This study addresses the challenges of partial observability, low sensor coverage, and data privacy constraints in smart building and community energy management. Methodologically, it introduces, for the first time, a continuous active inference (AIF) framework grounded in the free-energy principle into engineered energy systems—integrating hierarchical Bayesian inference, uncertainty-aware modeling, and online adaptive policy optimization to yield a privacy-preserving, robust, and adaptive hierarchical decision architecture. Experimental results demonstrate that the framework exhibits strong robustness under extreme electricity price perturbations, significantly outperforming reinforcement learning baselines and approaching the performance of perfect-optimization benchmarks. Moreover, it achieves low sensing overhead while maintaining high disturbance rejection capability. Collectively, this work establishes a novel paradigm for real-time, privacy-sensitive energy control and planning in distributed infrastructure systems.

Active Inference (AIF) is emerging as a powerful framework for decision-making under uncertainty, yet its potential in engineering applications remains largely unexplored. In this work, we propose a novel dual-layer AIF architecture that addresses both building-level and community-level energy management. By leveraging the free energy principle, each layer adapts to evolving conditions and handles partial observability without extensive sensor information and respecting data privacy.
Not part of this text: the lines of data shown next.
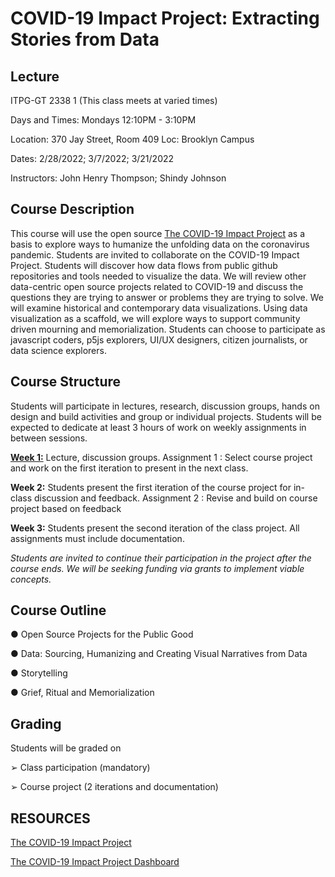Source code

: # COVID-19 Impact Project: Extracting Stories from Data

## Lecture
ITPG-GT 2338 1 (This class meets at varied times)

Days and Times: Mondays 12:10PM - 3:10PM

Location: 370 Jay Street, Room 409 Loc: Brooklyn Campus

Dates: 2/28/2022; 3/7/2022; 3/21/2022

Instructors: John Henry Thompson; Shindy Johnson

## Course Description
This course will use the open source [The COVID-19 Impact Project](https://covid19impactproject.com/) as a basis to explore ways to humanize the unfolding data on the coronavirus pandemic. Students are invited to collaborate on the COVID-19 Impact Project. Students will discover how data flows from public github repositories and tools needed to visualize the data. We will review other data-centric open source projects related to COVID-19 and discuss the questions they are trying to answer or problems they are trying to solve. We will examine historical and contemporary data visualizations. Using data visualization as a scaffold, we will explore ways to support community driven mourning and memorialization. Students can choose to participate as javascript coders, p5js explorers, UI/UX designers, citizen journalists, or data science explorers.

## Course Structure
Students will participate in lectures, research, discussion groups, hands on design and build
activities and group or individual projects. Students will be expected to dedicate at least 3 hours
of work on weekly assignments in between sessions.

**[Week 1:](Week1.md)** Lecture, discussion groups. Assignment 1 : Select course project and work on the first
iteration to present in the next class.

**Week 2:**  Students present the first iteration of the course project for in-class discussion and
feedback. Assignment 2 : Revise and build on course project based on feedback

**Week 3:** Students present the second iteration of the class project. All assignments must include
documentation.

*Students are invited to continue their participation in the project after the course ends. We will be seeking funding via grants to implement viable concepts.*

## Course Outline
● Open Source Projects for the Public Good

● Data: Sourcing, Humanizing and Creating Visual Narratives from Data

● Storytelling

● Grief, Ritual and Memorialization

## Grading
Students will be graded on

➢ Class participation (mandatory)

➢ Course project (2 iterations and documentation)

## RESOURCES
[The COVID-19 Impact Project](https://covid19impactproject.com/)

[The COVID-19 Impact Project Dashboard](https://epvisual.com/COVID-19-Impact/Dashboard/a0/)

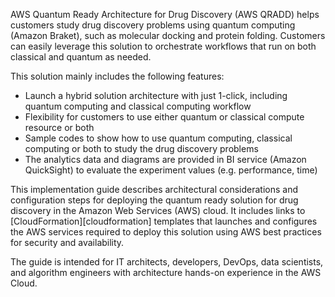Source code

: AWS Quantum Ready Architecture for Drug Discovery (AWS QRADD) helps customers 
study drug discovery problems using quantum computing (Amazon Braket), 
such as molecular docking and protein folding. Customers can easily 
leverage this solution to orchestrate workflows that run on both classical 
and quantum as needed.

This solution mainly includes the following features:

- Launch a hybrid solution architecture with just 1-click, including quantum computing and 
classical computing workflow
- Flexibility for customers to use either quantum or classical compute resource or both 
- Sample codes to show how to use quantum computing, classical computing or both to study the drug discovery problems 
- The analytics data and diagrams are provided in BI service (Amazon QuickSight) to evaluate the experiment values (e.g. performance, time)

This implementation guide describes architectural considerations and configuration steps for deploying the quantum ready solution for drug discovery in the Amazon Web Services (AWS) cloud. It includes links to [CloudFormation][cloudformation] templates that launches and configures the AWS services required to deploy this solution using AWS best practices for security and availability.

The guide is intended for IT architects, developers, DevOps, data scientists, and algorithm engineers with architecture  hands-on experience in the AWS Cloud.

[Amazon Braket]: https://aws.amazon.com/braket/

[Amazon Batch]: https://aws.amazon.com/batch/

[Amazon QuickSight]: https://aws.amazon.com/quicksight/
We validate the continuous AIF model against both a perfect optimization baseline and a reinforcement learning-based approach. We also test the community AIF framework under extreme pricing scenarios. The results highlight the model's robustness in handling abrupt changes. This study is the first to show how a distributed AIF works in engineering. It also highlights new opportunities for privacy-preserving and uncertainty-aware control strategies in engineering applications.